Dans un royaume lointain (peut-être en Italie ?) il y a très longtemps (les costumes laissent à penser qu’il s’agit du Moyen Age), un prince aimé de ses sujets épouse la femme de ses rêves, tout aussi belle et bonne que lui. Mais après une année de mariage, la princesse pris d’un mal inexplicable (bien sur il parait évident au lecteur - adulte - qu’elle souffre de dépression), perd le gout de la vie et se laisse peu à peu dépérir. Désespéré et enragé d’être si inutile, le prince fuit le royaume la veille de Noël et rencontre une famille de voyageurs. Après avoir écouté son histoire ils ne lui offrent pas une remède miracle, mais lui suggère d’offrir son royaume à celui qui pourrai faire sourire, au moins une dernière fois, sa princesse. Le prince retourne au château et plusieurs spectacles sont donnés, sans succés, jusqu'à ce que des saltimbanques masqués arrivent pour donner un spectacle de nativité ….

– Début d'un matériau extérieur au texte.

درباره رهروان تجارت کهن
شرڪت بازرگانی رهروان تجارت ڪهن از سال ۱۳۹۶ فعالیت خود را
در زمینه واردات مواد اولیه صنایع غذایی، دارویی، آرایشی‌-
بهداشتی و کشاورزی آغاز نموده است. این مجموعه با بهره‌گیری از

Michael Morpurgo a tendance à travailler avec les mêmes illustrateurs ; Michael Foreman bien sur mais récemment il a aussi beaucoup travaillé avec Emma Chichester Clark. J’adore leur version des fables d’Esope par exemple. Et voici leur dernier « bébé », Le Prince Amoureux. Je n ‘ai pas été renversé par ce petit conte, je dois l’avouer. D’abord je n’aime pas le format, qui est trop petit. Et puis, je ne sais pas, j’ai trouvé l’histoire plutôt insipide. Je sais qu’on ne peut pas plaire à tout le monde mais ce petit livre est ciblé chez nous pour les plus de 7 ans et Master O. a essayé et je ne l’ai pas forcé à continuer tant il avait l’air barbé par l’histoire. Et comme Sophie Pilaire, qui en écrit la critique pour Ricochet , j’ai peu apprécié le sous-entendu qu’une femme ne peut s’épanouir qu’une fois qu’elle est mère et que la maternité est sa seule fonction et son seul but.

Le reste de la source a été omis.